▸ **EXERCISE REQUIREMENTS**:
Word for word, reproduce the data that follows.

▸ **Saved data entries**:
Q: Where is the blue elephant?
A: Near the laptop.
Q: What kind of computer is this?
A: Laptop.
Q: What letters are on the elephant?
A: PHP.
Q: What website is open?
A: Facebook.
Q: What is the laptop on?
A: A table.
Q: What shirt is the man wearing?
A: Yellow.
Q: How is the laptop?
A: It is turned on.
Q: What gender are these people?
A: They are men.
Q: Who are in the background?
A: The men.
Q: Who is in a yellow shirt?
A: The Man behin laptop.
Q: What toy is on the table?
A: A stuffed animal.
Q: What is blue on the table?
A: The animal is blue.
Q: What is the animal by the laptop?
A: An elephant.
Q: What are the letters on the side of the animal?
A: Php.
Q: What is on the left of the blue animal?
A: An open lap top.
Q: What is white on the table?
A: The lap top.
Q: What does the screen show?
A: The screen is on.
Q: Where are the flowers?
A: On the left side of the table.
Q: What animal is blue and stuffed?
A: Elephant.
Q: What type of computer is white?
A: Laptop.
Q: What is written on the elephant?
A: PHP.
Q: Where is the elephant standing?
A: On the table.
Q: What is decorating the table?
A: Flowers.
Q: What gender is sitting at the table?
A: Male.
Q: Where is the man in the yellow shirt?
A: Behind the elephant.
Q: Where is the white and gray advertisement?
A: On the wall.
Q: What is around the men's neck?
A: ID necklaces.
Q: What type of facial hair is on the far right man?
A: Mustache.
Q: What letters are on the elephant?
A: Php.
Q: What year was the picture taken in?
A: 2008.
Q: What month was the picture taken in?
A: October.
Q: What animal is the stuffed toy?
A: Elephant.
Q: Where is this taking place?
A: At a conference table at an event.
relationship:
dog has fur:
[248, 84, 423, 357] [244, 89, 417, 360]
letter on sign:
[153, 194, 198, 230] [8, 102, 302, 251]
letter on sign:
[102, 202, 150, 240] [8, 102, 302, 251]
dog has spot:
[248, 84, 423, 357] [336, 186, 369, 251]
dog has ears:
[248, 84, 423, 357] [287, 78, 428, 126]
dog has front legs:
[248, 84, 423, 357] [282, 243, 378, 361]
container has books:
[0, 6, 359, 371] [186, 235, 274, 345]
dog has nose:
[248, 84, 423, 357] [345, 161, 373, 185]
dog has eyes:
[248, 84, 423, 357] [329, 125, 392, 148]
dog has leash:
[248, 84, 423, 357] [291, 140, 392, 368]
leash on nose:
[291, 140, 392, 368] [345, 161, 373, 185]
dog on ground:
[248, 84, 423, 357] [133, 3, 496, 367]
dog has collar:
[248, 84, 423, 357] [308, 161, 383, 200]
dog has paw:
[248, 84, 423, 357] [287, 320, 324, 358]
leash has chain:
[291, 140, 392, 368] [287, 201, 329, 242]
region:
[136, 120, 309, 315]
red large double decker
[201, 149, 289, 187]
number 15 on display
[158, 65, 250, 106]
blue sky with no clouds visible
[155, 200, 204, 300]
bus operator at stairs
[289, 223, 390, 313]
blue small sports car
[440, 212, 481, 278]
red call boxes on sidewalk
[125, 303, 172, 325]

▸ **ANSWER BOX**:
Q: Where is the blue elephant?
A: Near the laptop.
Q: What kind of computer is this?
A: Laptop.
Q: What letters are on the elephant?
A: PHP.
Q: What website is open?
A: Facebook.
Q: What is the laptop on?
A: A table.
Q: What shirt is the man wearing?
A: Yellow.
Q: How is the laptop?
A: It is turned on.
Q: What gender are these people?
A: They are men.
Q: Who are in the background?
A: The men.
Q: Who is in a yellow shirt?
A: The Man behin laptop.
Q: What toy is on the table?
A: A stuffed animal.
Q: What is blue on the table?
A: The animal is blue.
Q: What is the animal by the laptop?
A: An elephant.
Q: What are the letters on the side of the animal?
A: Php.
Q: What is on the left of the blue animal?
A: An open lap top.
Q: What is white on the table?
A: The lap top.
Q: What does the screen show?
A: The screen is on.
Q: Where are the flowers?
A: On the left side of the table.
Q: What animal is blue and stuffed?
A: Elephant.
Q: What type of computer is white?
A: Laptop.
Q: What is written on the elephant?
A: PHP.
Q: Where is the elephant standing?
A: On the table.
Q: What is decorating the table?
A: Flowers.
Q: What gender is sitting at the table?
A: Male.
Q: Where is the man in the yellow shirt?
A: Behind the elephant.
Q: Where is the white and gray advertisement?
A: On the wall.
Q: What is around the men's neck?
A: ID necklaces.
Q: What type of facial hair is on the far right man?
A: Mustache.
Q: What letters are on the elephant?
A: Php.
Q: What year was the picture taken in?
A: 2008.
Q: What month was the picture taken in?
A: October.
Q: What animal is the stuffed toy?
A: Elephant.
Q: Where is this taking place?
A: At a conference table at an event.
relationship:
dog has fur:
[248, 84, 423, 357] [244, 89, 417, 360]
letter on sign:
[153, 194, 198, 230] [8, 102, 302, 251]
letter on sign:
[102, 202, 150, 240] [8, 102, 302, 251]
dog has spot:
[248, 84, 423, 357] [336, 186, 369, 251]
dog has ears:
[248, 84, 423, 357] [287, 78, 428, 126]
dog has front legs:
[248, 84, 423, 357] [282, 243, 378, 361]
container has books:
[0, 6, 359, 371] [186, 235, 274, 345]
dog has nose:
[248, 84, 423, 357] [345, 161, 373, 185]
dog has eyes:
[248, 84, 423, 357] [329, 125, 392, 148]
dog has leash:
[248, 84, 423, 357] [291, 140, 392, 368]
leash on nose:
[291, 140, 392, 368] [345, 161, 373, 185]
dog on ground:
[248, 84, 423, 357] [133, 3, 496, 367]
dog has collar:
[248, 84, 423, 357] [308, 161, 383, 200]
dog has paw:
[248, 84, 423, 357] [287, 320, 324, 358]
leash has chain:
[291, 140, 392, 368] [287, 201, 329, 242]
region:
[136, 120, 309, 315]
red large double decker
[201, 149, 289, 187]
number 15 on display
[158, 65, 250, 106]
blue sky with no clouds visible
[155, 200, 204, 300]
bus operator at stairs
[289, 223, 390, 313]
blue small sports car
[440, 212, 481, 278]
red call boxes on sidewalk
[125, 303, 172, 325]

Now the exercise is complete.